WHAT YOU SHOULD DO – For this exercise, repeat the records below exactly and omit every picture.

Start of SUPPLIED MATERIAL

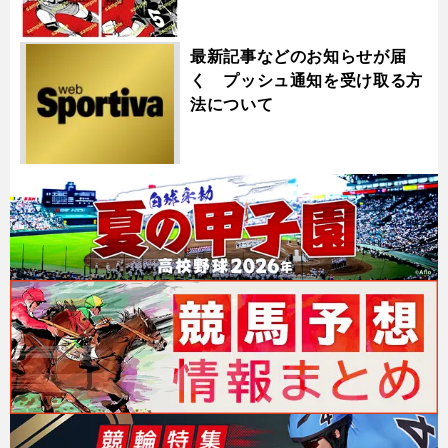
最新記事などのお知らせが届
く プッシュ通知を受け取る方
法について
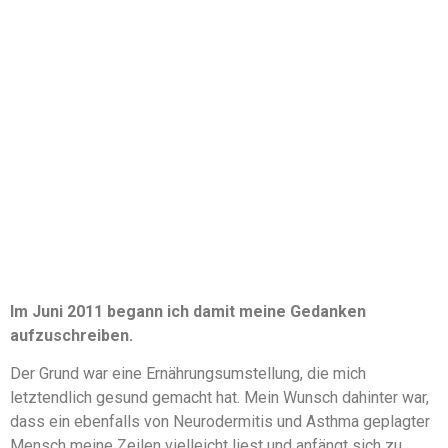
Im Juni 2011 begann ich damit meine Gedanken
aufzuschreiben.
Der Grund war eine Ernährungsumstellung, die mich
letztendlich gesund gemacht hat. Mein Wunsch dahinter war,
dass ein ebenfalls von Neurodermitis und Asthma geplagter
Mensch meine Zeilen vielleicht liest und anfängt sich zu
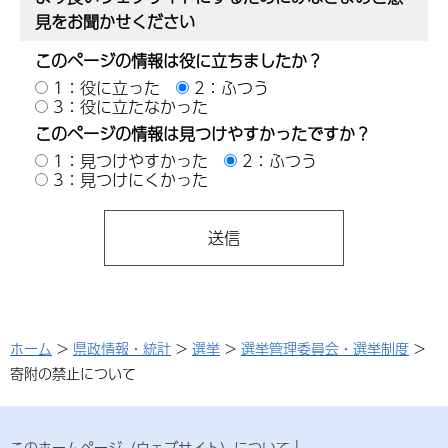
見をお聞かせください
このページの情報は役に立ちましたか？
1：役に立った
2：ふつう
3：役に立たなかった
このページの情報は見つけやすかったですか？
1：見つけやすかった
2：ふつう
3：見つけにくかった
ホーム
>
県政情報・統計
>
選挙
>
選挙管理委員会・選挙制度
>
寄附の禁止について
このホームページ（ウェブサイト）について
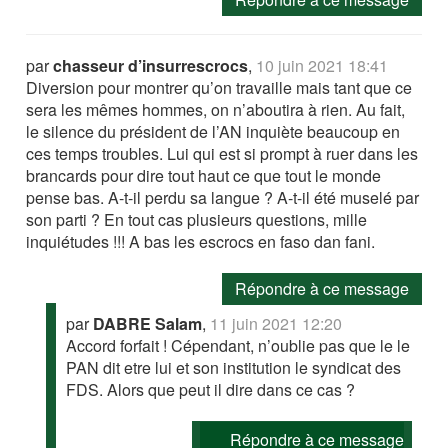
par
chasseur d’insurrescrocs
,
10 juin 2021 18:41
Diversion pour montrer qu’on travaille mais tant que ce
sera les mêmes hommes, on n’aboutira à rien. Au fait,
le silence du président de l’AN inquiète beaucoup en
ces temps troubles. Lui qui est si prompt à ruer dans les
brancards pour dire tout haut ce que tout le monde
pense bas. A-t-il perdu sa langue ? A-t-il été muselé par
son parti ? En tout cas plusieurs questions, mille
inquiétudes !!! A bas les escrocs en faso dan fani.
Répondre à ce message
par
DABRE Salam
,
11 juin 2021 12:20
Accord forfait ! Cépendant, n’oublie pas que le le
PAN dit etre lui et son institution le syndicat des
FDS. Alors que peut il dire dans ce cas ?
Répondre à ce message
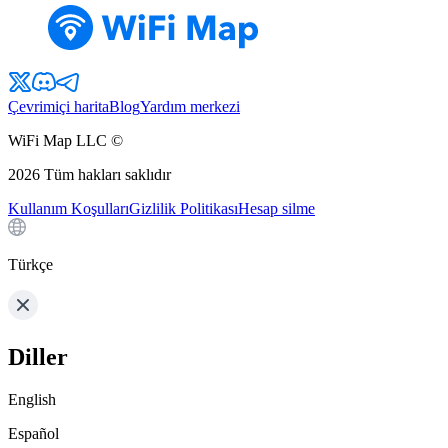
Çevrimiçi harita
Blog
Yardım merkezi
WiFi Map LLC ©
2026
Tüm hakları saklıdır
Kullanım Koşulları
Gizlilik Politikası
Hesap silme
Türkçe
Diller
English
Español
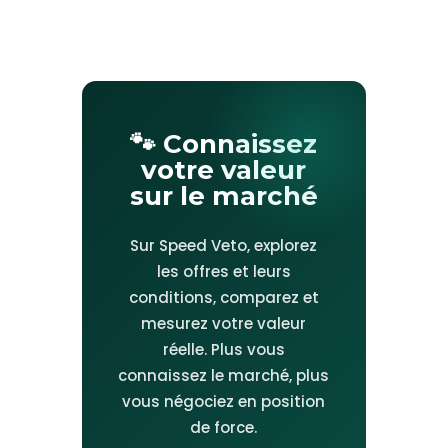
🐾 Connaissez
votre valeur
sur le marché
Sur Speed Veto, explorez
les offres et leurs
conditions, comparez et
mesurez votre valeur
réelle. Plus vous
connaissez le marché, plus
vous négociez en position
de force.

End of SUPPLIED MATERIAL

FINISHED EXERCISE –
最新記事などのお知らせが届
く プッシュ通知を受け取る方
法について
Im Juni 2011 begann ich damit meine Gedanken
aufzuschreiben.
Der Grund war eine Ernährungsumstellung, die mich
letztendlich gesund gemacht hat. Mein Wunsch dahinter war,
dass ein ebenfalls von Neurodermitis und Asthma geplagter
Mensch meine Zeilen vielleicht liest und anfängt sich zu
見をお聞かせください
このページの情報は役に立ちましたか？
1：役に立った
2：ふつう
3：役に立たなかった
このページの情報は見つけやすかったですか？
1：見つけやすかった
2：ふつう
3：見つけにくかった
ホーム
>
県政情報・統計
>
選挙
>
選挙管理委員会・選挙制度
>
寄附の禁止について
このホームページ（ウェブサイト）について
par
chasseur d’insurrescrocs
,
10 juin 2021 18:41
Diversion pour montrer qu’on travaille mais tant que ce
sera les mêmes hommes, on n’aboutira à rien. Au fait,
le silence du président de l’AN inquiète beaucoup en
ces temps troubles. Lui qui est si prompt à ruer dans les
brancards pour dire tout haut ce que tout le monde
pense bas. A-t-il perdu sa langue ? A-t-il été muselé par
son parti ? En tout cas plusieurs questions, mille
inquiétudes !!! A bas les escrocs en faso dan fani.
Répondre à ce message
par
DABRE Salam
,
11 juin 2021 12:20
Accord forfait ! Cépendant, n’oublie pas que le le
PAN dit etre lui et son institution le syndicat des
FDS. Alors que peut il dire dans ce cas ?
Répondre à ce message
Çevrimiçi harita
Blog
Yardım merkezi
WiFi Map LLC ©
2026
Tüm hakları saklıdır
Kullanım Koşulları
Gizlilik Politikası
Hesap silme
Türkçe
Diller
English
Español
🐾 Connaissez
votre valeur
sur le marché
Sur Speed Veto, explorez
les offres et leurs
conditions, comparez et
mesurez votre valeur
réelle. Plus vous
connaissez le marché, plus
vous négociez en position
de force.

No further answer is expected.